§ **Work item**
Count the lines in the records below that contain the string "value", treating case as significant, and reply with the number alone.

Physical quantity readout data:
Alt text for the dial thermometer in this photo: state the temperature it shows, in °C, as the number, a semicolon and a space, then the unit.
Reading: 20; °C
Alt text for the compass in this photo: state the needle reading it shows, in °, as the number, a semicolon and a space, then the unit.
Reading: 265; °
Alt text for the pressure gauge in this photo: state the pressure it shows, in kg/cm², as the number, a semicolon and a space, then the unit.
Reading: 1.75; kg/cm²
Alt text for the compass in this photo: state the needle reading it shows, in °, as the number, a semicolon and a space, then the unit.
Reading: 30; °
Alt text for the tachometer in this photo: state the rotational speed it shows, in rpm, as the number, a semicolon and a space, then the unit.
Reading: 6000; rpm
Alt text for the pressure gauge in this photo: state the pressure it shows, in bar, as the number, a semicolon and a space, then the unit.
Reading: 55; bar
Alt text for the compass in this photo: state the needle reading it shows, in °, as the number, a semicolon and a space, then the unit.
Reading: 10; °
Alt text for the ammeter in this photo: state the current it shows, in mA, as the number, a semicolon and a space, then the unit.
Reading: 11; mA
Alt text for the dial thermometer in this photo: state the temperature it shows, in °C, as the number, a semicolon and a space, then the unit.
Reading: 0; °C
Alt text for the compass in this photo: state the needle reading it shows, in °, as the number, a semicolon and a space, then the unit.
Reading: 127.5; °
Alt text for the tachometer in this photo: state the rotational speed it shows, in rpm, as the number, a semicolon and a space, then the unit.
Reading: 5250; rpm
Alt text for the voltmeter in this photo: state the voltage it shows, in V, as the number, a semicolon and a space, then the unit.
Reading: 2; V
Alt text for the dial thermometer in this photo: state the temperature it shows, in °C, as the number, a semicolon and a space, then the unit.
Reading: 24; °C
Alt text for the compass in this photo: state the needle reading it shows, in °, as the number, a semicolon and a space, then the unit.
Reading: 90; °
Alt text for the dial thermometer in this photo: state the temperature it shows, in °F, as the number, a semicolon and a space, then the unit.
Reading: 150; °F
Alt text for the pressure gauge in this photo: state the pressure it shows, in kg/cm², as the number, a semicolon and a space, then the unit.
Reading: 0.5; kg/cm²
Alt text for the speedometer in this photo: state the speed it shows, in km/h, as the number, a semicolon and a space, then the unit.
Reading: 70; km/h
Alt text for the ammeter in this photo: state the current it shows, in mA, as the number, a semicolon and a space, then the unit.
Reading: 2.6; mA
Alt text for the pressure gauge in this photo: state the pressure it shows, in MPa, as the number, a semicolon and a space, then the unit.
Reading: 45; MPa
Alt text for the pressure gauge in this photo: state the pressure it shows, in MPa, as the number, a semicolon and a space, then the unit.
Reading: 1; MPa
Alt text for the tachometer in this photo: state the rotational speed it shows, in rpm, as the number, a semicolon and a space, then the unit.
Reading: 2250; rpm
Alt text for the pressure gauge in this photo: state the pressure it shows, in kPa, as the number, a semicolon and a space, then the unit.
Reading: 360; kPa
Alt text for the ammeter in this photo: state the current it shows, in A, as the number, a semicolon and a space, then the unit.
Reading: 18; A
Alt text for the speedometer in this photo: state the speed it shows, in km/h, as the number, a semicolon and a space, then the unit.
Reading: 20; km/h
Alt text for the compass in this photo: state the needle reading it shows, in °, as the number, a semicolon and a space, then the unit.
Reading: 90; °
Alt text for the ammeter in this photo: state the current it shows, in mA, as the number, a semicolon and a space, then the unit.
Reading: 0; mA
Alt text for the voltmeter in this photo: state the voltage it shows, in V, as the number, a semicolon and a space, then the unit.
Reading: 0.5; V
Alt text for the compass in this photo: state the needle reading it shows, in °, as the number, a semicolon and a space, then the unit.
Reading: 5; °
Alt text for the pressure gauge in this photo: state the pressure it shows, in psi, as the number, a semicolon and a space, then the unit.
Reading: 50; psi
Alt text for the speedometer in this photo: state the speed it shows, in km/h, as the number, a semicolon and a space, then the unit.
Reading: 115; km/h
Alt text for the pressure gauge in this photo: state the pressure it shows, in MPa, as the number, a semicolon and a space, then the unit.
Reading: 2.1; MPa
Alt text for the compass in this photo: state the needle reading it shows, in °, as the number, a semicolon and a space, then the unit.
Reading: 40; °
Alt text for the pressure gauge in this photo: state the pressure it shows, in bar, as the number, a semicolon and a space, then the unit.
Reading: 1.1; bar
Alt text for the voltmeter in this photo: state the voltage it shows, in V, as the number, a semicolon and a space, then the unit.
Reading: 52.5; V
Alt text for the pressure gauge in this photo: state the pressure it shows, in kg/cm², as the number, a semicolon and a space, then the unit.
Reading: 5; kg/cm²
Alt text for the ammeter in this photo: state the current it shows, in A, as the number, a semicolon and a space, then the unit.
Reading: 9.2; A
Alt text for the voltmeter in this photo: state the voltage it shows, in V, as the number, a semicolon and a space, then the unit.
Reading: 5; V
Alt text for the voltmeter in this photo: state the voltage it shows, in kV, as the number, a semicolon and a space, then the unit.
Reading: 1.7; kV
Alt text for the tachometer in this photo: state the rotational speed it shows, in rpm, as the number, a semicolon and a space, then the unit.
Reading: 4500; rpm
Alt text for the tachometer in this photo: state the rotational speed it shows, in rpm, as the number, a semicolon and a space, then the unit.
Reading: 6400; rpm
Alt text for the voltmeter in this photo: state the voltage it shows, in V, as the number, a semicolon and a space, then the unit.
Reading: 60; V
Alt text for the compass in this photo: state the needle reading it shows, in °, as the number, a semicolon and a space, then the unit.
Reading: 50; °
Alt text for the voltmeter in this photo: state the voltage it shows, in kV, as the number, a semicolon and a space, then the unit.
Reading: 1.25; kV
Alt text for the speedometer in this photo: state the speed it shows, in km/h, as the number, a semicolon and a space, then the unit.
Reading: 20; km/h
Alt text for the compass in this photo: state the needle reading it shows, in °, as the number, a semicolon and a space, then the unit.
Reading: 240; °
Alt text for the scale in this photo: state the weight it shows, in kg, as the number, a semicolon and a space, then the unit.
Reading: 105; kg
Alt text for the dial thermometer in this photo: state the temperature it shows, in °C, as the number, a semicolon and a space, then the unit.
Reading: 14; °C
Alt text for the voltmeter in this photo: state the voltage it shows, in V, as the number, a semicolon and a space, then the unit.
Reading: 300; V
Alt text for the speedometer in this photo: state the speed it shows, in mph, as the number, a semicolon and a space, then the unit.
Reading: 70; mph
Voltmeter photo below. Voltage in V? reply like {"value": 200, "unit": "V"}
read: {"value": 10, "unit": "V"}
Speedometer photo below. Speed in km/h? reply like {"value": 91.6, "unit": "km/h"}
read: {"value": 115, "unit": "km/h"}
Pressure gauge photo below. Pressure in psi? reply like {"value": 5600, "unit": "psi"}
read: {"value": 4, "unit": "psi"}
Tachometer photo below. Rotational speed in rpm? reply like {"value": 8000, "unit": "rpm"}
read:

§ **Task answer**
7